## EXERCISE
Give the lines below, starting at the one that contains "oos, including deep" and ending at the one that contains "Senior Wellness", as a Markdown table with the columns Number and Entry, numbered from 1 and with blank lines left out.

## PROVIDED MATERIAL

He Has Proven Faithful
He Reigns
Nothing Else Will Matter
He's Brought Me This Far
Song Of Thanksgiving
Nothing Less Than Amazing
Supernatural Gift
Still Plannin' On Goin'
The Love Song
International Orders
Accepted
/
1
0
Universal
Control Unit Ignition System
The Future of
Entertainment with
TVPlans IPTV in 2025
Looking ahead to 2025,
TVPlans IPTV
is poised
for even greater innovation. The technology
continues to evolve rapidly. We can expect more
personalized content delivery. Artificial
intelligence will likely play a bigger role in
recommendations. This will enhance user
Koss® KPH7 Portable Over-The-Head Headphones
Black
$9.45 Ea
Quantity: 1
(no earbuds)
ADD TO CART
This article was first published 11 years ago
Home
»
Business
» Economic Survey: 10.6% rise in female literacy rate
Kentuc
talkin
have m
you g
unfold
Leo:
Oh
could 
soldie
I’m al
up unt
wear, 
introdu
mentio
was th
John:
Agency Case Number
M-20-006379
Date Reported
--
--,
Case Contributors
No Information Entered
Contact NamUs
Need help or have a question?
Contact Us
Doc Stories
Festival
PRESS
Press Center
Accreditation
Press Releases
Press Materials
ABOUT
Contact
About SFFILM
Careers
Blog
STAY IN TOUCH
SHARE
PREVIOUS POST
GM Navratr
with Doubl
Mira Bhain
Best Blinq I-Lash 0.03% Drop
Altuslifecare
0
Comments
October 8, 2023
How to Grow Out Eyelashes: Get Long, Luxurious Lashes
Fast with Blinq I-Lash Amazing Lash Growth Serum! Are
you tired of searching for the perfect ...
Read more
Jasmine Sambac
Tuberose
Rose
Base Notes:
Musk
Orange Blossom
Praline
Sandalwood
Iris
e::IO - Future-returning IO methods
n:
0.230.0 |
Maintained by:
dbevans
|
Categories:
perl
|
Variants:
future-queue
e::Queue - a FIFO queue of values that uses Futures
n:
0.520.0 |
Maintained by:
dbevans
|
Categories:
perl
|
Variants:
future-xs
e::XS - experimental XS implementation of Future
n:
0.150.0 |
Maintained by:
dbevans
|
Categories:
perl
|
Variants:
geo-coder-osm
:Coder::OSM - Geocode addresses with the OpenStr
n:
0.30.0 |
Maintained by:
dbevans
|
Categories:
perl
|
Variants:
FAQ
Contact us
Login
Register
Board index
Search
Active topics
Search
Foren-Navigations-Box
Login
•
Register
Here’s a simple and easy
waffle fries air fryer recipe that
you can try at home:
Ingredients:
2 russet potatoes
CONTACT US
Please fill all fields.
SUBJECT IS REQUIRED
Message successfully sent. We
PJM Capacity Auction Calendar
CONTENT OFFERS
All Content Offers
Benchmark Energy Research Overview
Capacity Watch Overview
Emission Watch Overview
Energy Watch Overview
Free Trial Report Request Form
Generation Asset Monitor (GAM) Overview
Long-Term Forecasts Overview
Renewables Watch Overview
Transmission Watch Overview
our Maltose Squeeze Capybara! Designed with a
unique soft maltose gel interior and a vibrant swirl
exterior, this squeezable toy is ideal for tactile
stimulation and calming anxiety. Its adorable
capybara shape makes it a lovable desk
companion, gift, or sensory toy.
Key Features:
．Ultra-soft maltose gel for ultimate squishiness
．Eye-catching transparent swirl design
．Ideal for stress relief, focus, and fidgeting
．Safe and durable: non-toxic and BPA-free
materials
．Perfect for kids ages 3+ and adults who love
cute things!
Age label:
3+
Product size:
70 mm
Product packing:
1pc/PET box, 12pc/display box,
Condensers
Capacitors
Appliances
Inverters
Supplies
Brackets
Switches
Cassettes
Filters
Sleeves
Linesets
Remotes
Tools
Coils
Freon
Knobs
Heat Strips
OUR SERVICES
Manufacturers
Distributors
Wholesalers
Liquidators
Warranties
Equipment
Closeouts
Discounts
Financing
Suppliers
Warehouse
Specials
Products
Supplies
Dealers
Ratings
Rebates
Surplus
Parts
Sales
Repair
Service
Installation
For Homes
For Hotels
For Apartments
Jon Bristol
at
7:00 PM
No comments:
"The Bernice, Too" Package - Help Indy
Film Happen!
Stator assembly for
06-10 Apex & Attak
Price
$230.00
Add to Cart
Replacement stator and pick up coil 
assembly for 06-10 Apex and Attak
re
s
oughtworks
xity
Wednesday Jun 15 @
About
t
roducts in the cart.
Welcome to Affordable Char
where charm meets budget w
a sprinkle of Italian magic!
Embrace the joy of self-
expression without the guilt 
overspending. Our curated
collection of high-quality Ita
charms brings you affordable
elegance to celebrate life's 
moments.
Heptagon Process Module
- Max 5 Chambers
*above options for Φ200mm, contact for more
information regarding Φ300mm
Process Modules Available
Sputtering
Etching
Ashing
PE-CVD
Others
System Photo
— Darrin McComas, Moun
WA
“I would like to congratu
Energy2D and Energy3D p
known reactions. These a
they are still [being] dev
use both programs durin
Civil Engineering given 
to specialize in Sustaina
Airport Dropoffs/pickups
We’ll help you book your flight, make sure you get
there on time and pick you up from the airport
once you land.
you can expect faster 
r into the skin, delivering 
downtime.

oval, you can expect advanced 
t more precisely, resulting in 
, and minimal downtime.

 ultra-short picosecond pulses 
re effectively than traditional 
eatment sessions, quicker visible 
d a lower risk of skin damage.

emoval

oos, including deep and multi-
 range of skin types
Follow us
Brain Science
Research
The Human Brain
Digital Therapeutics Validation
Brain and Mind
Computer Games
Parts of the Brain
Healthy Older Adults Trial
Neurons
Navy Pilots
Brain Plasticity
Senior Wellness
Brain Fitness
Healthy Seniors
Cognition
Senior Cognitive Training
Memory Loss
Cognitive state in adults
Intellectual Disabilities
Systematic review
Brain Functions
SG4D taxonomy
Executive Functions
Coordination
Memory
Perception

## TASK OUTPUT
| Number | Entry |
|---|---|
| 1 | oos, including deep and multi- |
| 2 |  range of skin types |
| 3 | Follow us |
| 4 | Brain Science |
| 5 | Research |
| 6 | The Human Brain |
| 7 | Digital Therapeutics Validation |
| 8 | Brain and Mind |
| 9 | Computer Games |
| 10 | Parts of the Brain |
| 11 | Healthy Older Adults Trial |
| 12 | Neurons |
| 13 | Navy Pilots |
| 14 | Brain Plasticity |
| 15 | Senior Wellness |